WORK ORDER
In the listing below, which lines contain the string "development"? Copy them all.

══ GIVEN ENTRIES ══

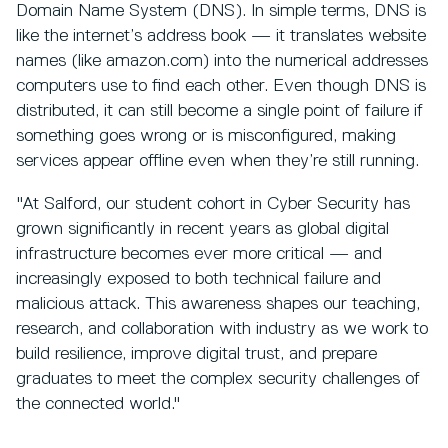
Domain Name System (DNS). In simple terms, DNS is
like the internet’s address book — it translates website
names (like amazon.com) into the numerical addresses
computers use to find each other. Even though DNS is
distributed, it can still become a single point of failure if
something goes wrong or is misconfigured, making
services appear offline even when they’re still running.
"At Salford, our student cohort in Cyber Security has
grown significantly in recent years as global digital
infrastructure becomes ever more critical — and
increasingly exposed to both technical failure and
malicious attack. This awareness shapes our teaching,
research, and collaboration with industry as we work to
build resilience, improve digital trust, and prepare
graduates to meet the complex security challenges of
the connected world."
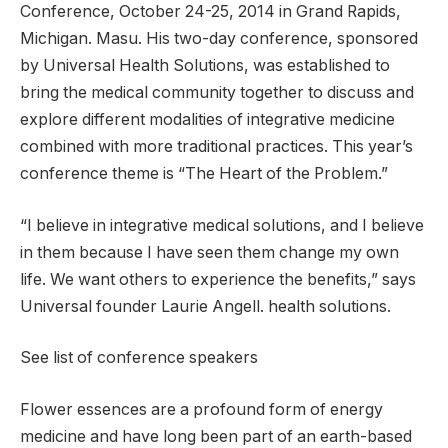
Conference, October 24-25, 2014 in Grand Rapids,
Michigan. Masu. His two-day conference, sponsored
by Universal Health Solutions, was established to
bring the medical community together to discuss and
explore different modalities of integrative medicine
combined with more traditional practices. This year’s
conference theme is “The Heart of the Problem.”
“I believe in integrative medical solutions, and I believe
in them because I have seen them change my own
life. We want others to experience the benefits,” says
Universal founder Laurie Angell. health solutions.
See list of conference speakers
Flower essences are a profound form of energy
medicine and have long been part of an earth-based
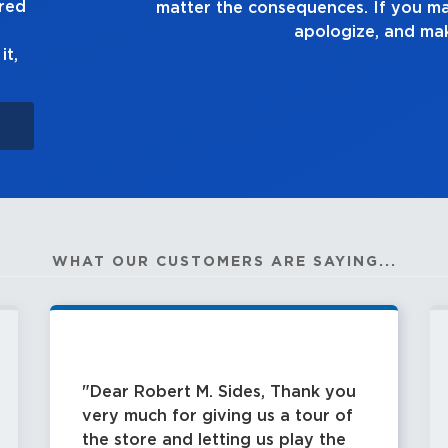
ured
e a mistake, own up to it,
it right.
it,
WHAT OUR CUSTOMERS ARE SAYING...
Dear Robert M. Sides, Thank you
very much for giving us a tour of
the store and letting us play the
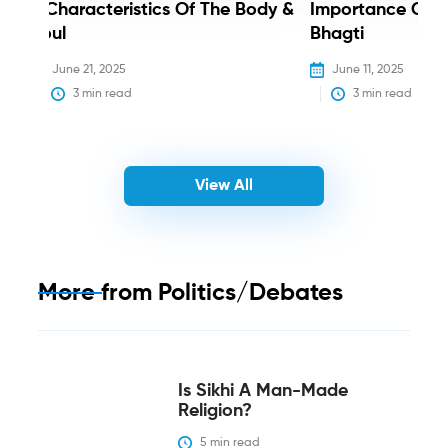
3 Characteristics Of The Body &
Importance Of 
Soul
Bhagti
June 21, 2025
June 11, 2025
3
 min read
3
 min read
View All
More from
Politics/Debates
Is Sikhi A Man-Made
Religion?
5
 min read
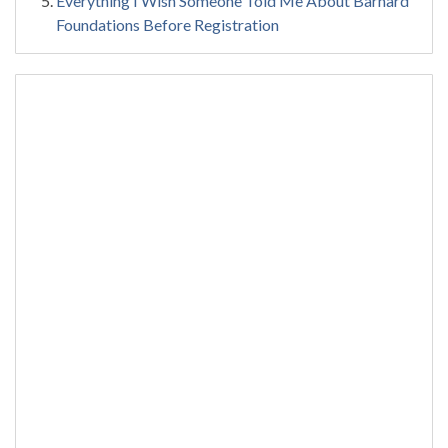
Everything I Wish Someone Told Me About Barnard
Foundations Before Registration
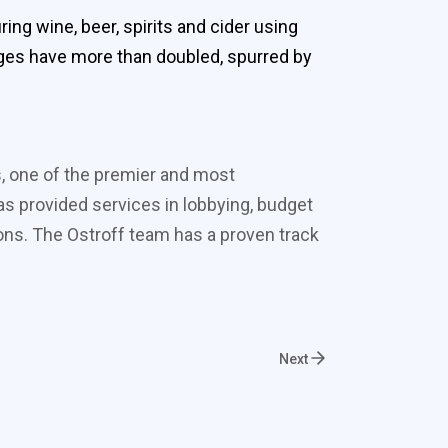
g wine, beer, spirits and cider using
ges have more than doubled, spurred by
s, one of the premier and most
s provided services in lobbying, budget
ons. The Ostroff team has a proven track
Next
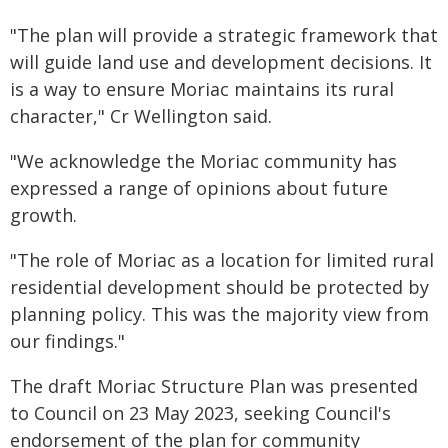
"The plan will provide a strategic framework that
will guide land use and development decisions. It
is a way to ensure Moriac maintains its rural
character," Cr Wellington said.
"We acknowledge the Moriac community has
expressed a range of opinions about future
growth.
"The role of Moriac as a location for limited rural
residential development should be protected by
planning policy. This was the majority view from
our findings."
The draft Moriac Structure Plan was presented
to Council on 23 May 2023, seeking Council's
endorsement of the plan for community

═══

OUTPUT OF THE EXERCISE
will guide land use and development decisions. It
residential development should be protected by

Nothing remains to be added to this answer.